Klage abgewiesen

Niederlande für Srebrenica-Massaker nicht haftbar

Ausland
10.09.2008 15:46
Die Niederlande können für das Versagen ihrer UN-Blauhelmsoldaten während des Massakers an etwa 8.000 bosnischen Muslimen vor 13 Jahren in Srebrenica nicht haftbar gemacht werden. Forderungen von zwei bosnischen Familien nach staatlicher Wiedergutmachung für den Tod ihrer Angehörigen während des inzwischen offiziell als Völkermord eingestuften Massakers durch bosnisch-serbische Milizen wies das Landgericht in Den Haag am Mittwoch ab.

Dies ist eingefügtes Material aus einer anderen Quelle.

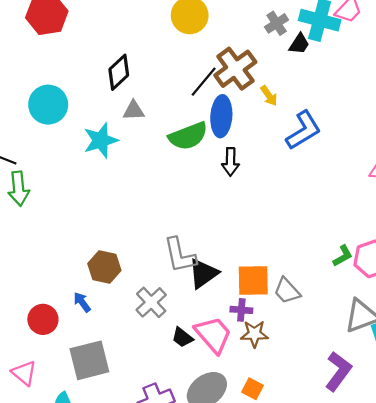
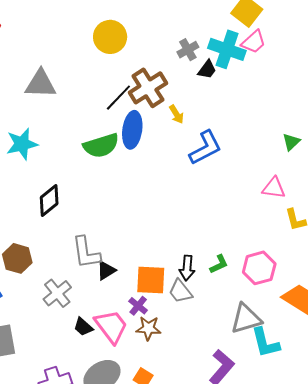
black diamond: (119, 72) -> (49, 201), moved
gray triangle: (134, 111) -> (41, 84), moved, size x1.6
black arrow: (230, 162) -> (187, 268), moved
green L-shape: (343, 256) -> (219, 264), moved
black triangle: (203, 273) -> (106, 270), size x0.7
purple cross: (241, 310) -> (138, 306), turned 30

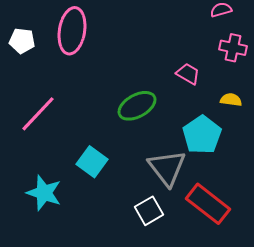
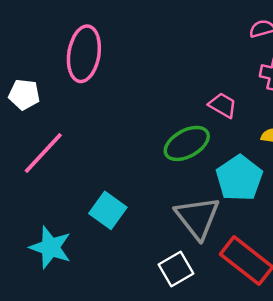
white pentagon: (22, 41) -> (24, 94), moved
green ellipse: (137, 106) -> (187, 143), moved

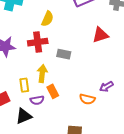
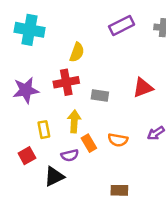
red triangle: (100, 35) -> (143, 88), moved
yellow rectangle: (24, 85) -> (44, 130), moved
orange semicircle: (87, 99) -> (118, 140), moved

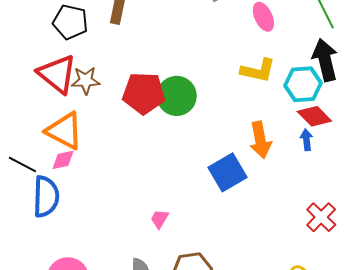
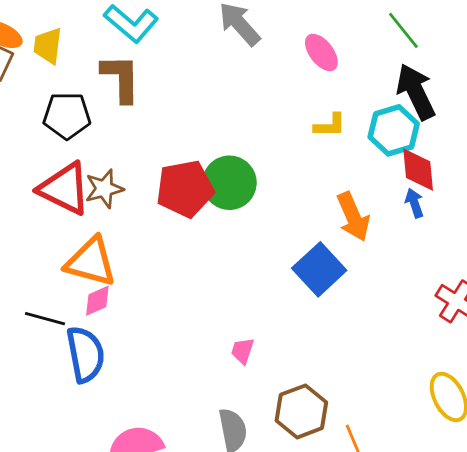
yellow L-shape: (258, 70) -> (330, 125), size x0.7
red diamond: (314, 116) -> (418, 170), turned 52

Die Kläger kündigten unmittelbar nach dem Urteil an, in Berufung zu gehen. Sie wollen alle Möglichkeiten bis zur höchsten Instanz des Landes ausschöpfen, um Wiedergutmachung für das mutmaßliche Fehlverhalten der niederländischen UN-Kommandanten angesichts des schwersten Kriegsverbrechens in Europa seit dem Ende des Zweiten Weltkrieges durchzusetzen.

"Wurde schon so oft betrogen"
Vor dem Landgericht in Den Haag hatten Hasan Nuhanovic (im Bild) - der frühere Dolmetscher des "Dutchbat" genannten niederländischen Blauhelm-Battailons - sowie die Familie des ebenfalls bei den Niederländern beschäftigten Elektrikers Rizo Mustafic geklagt. Der Dolmetscher hatte in dem Verfahren geschildert, wie er damals die Weisung zum Verlassen des Stützpunkts für seine Familie übersetzen musste. Seine Mutter und sein Vater hätten geweint. Aber sein damals 22-jähriger Bruder habe gesagt: "Hasan, bettele sie nicht weiter um unser Leben an". Zum von Richter Hans Hofhuis verkündeten Urteil sagte der 40-Jährige: "Ich wurde in meinem Leben schon so oft betrogen. Der Alptraum geht weiter". Er werde in die Berufung gehen.

"Staat kann nicht zur Verantwortung gezogen werden"
"Der Staat kann nicht für Aktionen von Dutchbat zur Verantwortung gezogen werden", erklärte der Vorsitzende Richter Hofhuis. Zur Begründung führte er an, dass die niederländischen Militärs in Bosnien auf Weisung und mit Mandat der Vereinten Nationen und nicht unter direktem Befehl ihrer Regierung agierten. Im Juli hatte dasselbe Gericht bereits eine Klage gegen die UN zurückgewiesen und erklärt, die Weltorganisation sei durch die UN-Charta vor juristischer Verfolgung geschützt.

Anwälte der Regierung hatten während des Verfahrens geltend gemacht, dass die niederländischen Blauhelm-Soldaten kein ausreichendes Mandat des UN-Sicherheitsrates für Angriffe auf die Mörderbanden hatten. Zudem hätten sie nur über leichte Waffen verfügt und seien den schwer bewaffneten bosnisch-serbischen Milizen auch zahlenmäßig unterlegen gewesen.

Ungeachtet dessen seien die holländischen Soldaten damals nicht ihrem Auftrag nachgekommen, das Leben bedrohter Menschen zu schützen, erklärte die Hinterbliebenen-Anwältin Liesbeth Zegveld. Hunderte Angehöriger von Massaker-Opfern hatten gehofft, durch eine Urteil im Sinne der Kläger nun Forderungen nach Schadenersatz bei der niederländische Regierung geltend machen zu können.